● **SOURCE TEXT**
Here is a look at international hotel/time-share operations in Hawaii: Hilton Grand Vacations Club – Hilton’s first time-share property opened in January 2001 at the Hilton Hawaiian Village. The new 264-unit Lagoon Tower, a converted apartment that underwent a $36 million renovation, features condominiums with full kitchens and living rooms. As of this writing in January, more than 30 percent of the time-share blocks, or intervals, were sold. Buyers from Japan comprise 40 percent of existing owners. “We’re the only company with a sales distribution center that’s selling almost equally to two different nationalities – Japan and the U.S. mainland,” says Wang.

Hilton also announced plans to build a second time-share condominium adjacent to the Hawaiian Village. The 400-unit building will be located on two acres of land, which previously housed an apartment, retail shops and the Tahitian Lanai restaurant. As of December, an environmental impact statement and design plan were being conducted.

Approximately 40,000 members belong to the Hilton Grand Vacations Club program, which operates 29 clubs in Hawaii, Las Vegas and Florida. Marriott Vacation Club International – Marriott’s vacation ownership division this year announced plans to build new time-share properties on Kauai and Oahu. Meanwhile, it continues to manage the 232-unit Kauai Beach Club and Maui Ocean Club, a 154-unit resort in Lahaina. “Kauai has allowed us to do our first mixed-use property, and it’s been tremendously successful. We’re also doing that in Maui,” Kinney says. The company broke ground on May 24, 2001, for the 750-villa Ko Olina Beach Club in West Oahu. It is located in the same neighborhood as the JW Marriott Ihilani Resort and the Ko Olina Golf Club. Once the first phase of the $450 million resort is completed in January 2003, it will be Marriott’s fourth timeshare property in Hawaii.

● **MATERIAL PROVIDED**
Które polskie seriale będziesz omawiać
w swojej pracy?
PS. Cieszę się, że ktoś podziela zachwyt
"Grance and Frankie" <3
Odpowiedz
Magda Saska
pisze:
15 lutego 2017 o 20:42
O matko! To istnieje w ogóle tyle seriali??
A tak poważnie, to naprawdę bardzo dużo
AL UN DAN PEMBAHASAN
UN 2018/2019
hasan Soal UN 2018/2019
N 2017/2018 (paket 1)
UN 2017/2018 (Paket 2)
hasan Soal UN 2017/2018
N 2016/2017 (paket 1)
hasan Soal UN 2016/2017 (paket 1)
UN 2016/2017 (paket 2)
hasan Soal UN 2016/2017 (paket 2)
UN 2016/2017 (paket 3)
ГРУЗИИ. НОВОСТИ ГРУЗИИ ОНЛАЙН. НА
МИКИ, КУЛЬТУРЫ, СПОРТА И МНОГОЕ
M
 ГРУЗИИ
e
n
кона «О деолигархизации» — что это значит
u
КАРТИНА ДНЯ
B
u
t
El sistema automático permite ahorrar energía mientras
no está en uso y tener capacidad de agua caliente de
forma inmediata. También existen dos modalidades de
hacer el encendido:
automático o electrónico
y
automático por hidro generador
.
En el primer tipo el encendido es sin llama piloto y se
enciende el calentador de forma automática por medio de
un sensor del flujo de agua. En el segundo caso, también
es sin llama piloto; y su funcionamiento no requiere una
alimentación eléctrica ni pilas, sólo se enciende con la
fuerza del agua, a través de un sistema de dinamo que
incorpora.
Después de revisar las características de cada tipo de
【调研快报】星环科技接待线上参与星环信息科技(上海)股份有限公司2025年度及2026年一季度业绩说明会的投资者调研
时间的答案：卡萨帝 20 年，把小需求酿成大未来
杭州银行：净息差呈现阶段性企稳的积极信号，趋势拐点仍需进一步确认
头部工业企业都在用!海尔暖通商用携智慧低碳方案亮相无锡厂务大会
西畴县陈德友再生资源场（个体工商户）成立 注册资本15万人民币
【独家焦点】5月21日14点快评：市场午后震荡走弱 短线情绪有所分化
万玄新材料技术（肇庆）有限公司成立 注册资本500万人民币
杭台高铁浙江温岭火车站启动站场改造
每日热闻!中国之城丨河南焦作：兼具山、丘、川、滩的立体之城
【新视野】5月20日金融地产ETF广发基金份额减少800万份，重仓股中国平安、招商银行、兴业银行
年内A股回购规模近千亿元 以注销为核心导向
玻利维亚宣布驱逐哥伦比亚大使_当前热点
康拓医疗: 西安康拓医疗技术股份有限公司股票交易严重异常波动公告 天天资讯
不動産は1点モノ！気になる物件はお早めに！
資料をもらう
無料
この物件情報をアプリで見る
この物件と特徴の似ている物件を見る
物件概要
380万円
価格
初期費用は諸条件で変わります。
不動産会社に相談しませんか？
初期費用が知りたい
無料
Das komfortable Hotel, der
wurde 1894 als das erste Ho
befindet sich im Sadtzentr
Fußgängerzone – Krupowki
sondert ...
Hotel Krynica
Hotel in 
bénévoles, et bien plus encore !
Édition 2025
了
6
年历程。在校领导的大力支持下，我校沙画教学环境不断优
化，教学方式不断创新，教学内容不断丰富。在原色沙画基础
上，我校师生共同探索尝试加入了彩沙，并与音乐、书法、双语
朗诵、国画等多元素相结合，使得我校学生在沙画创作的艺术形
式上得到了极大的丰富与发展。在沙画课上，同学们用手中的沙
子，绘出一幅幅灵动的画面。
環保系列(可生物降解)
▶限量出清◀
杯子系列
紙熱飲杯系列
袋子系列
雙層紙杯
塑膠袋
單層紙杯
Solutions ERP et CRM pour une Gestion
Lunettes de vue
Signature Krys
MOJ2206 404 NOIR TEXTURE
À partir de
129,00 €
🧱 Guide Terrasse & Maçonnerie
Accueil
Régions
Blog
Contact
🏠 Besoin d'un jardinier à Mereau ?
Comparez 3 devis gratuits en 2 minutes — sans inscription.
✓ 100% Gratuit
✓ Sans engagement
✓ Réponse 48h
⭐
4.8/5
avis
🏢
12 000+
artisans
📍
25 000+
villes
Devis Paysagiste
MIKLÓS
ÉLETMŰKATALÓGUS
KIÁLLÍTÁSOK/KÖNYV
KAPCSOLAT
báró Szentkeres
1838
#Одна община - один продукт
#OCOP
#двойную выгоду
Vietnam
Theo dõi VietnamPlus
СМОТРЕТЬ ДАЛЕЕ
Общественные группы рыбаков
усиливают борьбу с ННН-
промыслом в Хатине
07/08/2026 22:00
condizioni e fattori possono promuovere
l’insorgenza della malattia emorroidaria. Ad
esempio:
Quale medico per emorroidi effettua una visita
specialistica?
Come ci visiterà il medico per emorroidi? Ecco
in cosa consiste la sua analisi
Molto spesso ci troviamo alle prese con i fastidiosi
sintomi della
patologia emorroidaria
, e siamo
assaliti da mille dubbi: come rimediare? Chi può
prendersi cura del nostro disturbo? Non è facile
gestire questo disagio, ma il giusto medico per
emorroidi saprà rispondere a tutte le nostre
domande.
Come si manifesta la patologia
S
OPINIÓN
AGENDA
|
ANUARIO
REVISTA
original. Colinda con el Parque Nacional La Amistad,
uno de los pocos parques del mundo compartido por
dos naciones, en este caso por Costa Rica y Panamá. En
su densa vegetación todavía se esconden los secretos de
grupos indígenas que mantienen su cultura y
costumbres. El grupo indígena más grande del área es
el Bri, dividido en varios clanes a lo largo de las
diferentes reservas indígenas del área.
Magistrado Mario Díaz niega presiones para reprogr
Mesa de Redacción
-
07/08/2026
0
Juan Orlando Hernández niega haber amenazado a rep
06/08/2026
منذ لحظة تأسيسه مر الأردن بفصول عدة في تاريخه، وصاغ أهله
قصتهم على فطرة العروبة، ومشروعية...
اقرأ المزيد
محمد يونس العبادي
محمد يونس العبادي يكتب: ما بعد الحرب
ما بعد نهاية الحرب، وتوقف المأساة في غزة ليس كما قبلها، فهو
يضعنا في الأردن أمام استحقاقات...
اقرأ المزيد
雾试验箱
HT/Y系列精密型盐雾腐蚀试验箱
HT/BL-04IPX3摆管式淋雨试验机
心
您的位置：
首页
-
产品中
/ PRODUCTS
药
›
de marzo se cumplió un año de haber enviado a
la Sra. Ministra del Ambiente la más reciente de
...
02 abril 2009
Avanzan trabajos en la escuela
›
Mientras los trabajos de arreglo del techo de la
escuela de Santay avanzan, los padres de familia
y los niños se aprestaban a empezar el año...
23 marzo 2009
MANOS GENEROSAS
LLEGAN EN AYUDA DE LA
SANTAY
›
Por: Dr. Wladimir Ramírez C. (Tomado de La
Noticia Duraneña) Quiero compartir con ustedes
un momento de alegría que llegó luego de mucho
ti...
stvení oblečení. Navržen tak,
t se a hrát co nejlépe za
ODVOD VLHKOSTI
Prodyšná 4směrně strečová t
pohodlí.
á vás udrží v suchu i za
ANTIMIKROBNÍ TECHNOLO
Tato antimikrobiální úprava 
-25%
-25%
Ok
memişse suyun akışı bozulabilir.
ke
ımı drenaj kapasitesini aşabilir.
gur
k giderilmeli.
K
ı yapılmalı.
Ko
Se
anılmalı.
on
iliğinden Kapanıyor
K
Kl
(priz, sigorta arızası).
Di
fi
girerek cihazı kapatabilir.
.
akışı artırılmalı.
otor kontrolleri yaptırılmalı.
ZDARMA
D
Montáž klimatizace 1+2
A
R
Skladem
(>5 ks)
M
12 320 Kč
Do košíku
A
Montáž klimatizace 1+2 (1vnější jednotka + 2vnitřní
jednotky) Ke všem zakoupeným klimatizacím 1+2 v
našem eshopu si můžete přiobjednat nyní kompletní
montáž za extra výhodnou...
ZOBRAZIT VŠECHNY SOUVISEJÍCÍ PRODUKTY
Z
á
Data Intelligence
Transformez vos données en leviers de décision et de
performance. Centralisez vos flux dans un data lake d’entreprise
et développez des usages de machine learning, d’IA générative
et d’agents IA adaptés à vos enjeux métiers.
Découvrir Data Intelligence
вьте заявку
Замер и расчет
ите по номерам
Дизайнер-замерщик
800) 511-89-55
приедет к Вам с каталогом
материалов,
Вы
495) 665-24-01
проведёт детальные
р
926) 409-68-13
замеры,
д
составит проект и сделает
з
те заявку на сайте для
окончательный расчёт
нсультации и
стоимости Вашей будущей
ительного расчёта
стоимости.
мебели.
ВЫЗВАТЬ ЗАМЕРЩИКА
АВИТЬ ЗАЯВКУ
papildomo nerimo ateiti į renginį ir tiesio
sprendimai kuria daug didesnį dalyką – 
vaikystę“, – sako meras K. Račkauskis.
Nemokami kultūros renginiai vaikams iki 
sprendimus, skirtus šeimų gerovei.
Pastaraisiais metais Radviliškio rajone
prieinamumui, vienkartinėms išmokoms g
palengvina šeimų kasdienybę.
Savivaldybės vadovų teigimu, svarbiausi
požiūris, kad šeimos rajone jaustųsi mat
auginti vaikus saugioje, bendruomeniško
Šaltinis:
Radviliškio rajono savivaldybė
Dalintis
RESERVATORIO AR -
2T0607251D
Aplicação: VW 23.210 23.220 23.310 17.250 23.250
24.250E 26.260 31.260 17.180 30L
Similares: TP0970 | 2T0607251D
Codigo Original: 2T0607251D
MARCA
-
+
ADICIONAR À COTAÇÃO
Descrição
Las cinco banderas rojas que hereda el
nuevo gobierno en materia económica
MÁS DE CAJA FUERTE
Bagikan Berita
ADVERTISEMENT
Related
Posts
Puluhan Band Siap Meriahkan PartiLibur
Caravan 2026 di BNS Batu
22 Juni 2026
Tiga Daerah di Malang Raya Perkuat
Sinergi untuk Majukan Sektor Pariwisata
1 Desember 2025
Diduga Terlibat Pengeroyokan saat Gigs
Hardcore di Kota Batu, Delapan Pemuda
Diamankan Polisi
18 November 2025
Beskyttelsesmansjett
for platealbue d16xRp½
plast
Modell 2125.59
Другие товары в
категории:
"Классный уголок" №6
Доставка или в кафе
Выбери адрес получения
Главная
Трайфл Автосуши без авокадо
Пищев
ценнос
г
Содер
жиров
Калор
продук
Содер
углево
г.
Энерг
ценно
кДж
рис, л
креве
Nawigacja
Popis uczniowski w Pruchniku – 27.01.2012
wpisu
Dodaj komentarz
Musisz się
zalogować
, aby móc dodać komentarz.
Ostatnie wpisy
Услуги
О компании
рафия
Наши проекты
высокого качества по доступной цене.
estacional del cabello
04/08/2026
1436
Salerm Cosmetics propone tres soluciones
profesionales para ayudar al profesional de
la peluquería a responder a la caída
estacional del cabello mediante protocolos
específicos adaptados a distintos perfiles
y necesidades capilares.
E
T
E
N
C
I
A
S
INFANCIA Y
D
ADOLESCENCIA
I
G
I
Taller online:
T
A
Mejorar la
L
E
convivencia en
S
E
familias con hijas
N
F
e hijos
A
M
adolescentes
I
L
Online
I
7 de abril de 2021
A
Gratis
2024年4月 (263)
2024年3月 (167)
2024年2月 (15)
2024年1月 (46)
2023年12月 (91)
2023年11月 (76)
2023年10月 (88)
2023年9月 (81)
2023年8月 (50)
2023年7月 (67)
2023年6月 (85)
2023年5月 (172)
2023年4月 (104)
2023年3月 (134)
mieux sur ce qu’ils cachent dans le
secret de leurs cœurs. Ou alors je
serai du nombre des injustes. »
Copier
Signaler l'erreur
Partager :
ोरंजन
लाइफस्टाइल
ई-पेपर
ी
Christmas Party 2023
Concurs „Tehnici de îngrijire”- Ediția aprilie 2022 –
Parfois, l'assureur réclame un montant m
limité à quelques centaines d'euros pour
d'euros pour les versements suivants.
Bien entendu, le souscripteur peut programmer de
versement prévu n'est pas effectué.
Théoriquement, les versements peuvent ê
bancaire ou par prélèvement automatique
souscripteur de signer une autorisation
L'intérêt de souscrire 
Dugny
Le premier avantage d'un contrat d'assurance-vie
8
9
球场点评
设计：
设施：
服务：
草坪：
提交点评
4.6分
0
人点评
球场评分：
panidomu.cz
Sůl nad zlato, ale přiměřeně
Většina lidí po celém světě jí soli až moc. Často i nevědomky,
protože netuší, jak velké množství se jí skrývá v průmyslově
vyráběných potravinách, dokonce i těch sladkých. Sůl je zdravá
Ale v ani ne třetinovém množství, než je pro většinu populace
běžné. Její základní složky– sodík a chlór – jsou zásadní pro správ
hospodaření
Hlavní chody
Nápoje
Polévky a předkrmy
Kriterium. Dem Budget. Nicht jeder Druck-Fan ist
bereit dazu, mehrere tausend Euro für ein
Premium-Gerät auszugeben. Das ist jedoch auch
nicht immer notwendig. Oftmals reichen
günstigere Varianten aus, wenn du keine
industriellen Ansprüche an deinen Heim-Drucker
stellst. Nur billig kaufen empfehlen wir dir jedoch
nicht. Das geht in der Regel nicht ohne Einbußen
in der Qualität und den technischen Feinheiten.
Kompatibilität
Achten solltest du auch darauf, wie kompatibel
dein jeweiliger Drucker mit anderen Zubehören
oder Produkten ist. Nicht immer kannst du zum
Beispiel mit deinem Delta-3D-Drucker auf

● **TASKS TO PERFORM**
• A. In the text on Hawaii time-share operations, rewrite the part from "Hilton also announced" to "were being conducted.", replacing "two acres" with "three acres".
• B. Continue the text on Hawaii time-share operations from the point where it stops.

● **EXERCISE RESPONSES**
• A.
Hilton also announced plans to build a second time-share condominium adjacent to the Hawaiian Village. The 400-unit building will be located on three acres of land, which previously housed an apartment, retail shops and the Tahitian Lanai restaurant. As of December, an environmental impact statement and design plan were being conducted.

• B.
Also scheduled to open in January 2003 on Poipu Beach, Kauai, is the Waiohai Beach Club. In October 1999, Marriott Vacation Club purchased the 227-villa beach club, which previously was the Stouffer Waihohai Resort. The Marriott Vacation Club International, established in 1984, manages 51 resorts in 29 locations.

Starwood Vacation Ownership Inc. – When Starwood Hotels & Resorts purchased Florida-based time-share developer Vistana Inc. in 1999, it paved the way for expansion in the vacation-ownership market. The company on Nov. 30, 2001, broke ground on the 280-unit Westin Kaanapali Ocean Resort Villa on Maui, the first Westin timeshare in Hawaii. In the first five weeks of marketing, the company sold approximately $8.1 million in intervals, or blocks. “We rolled that out in mid-October,” says Vieira. “The biggest thing was that it was a purpose-built product.”

The Kaanapali time-share units are unlike other vacation-ownership properties in the state. These are not converted hotel rooms or condominiums, but luxury villas, made for buyers who cannot afford multimillion-dollar, beachfront property otherwise. Forty units are scheduled to open by March 2002, followed by 100 units by the end of this year.

Starwood also plans to build additional vacation-ownership properties, two on the Big Island’s Kohala Coast, and another in Princeville, Maui.

“The credibility of the industry and the product has reached its highest levels,” says Kinney, about the hotel brands. “In the past, the way the products were developed was inconsistent. Developers didn’t have the resources, such as an adjacent hotel that helps out the business.” The time-share industry is here to stay, as long as developers play their cards right. According to resort association, there are three reasons buyers might hesitate to buy a timeshare unit in Hawaii: the high cost of travel to Hawaii; high annual maintenance fees; and the possibility that the buyer may not have time for an annual vacation.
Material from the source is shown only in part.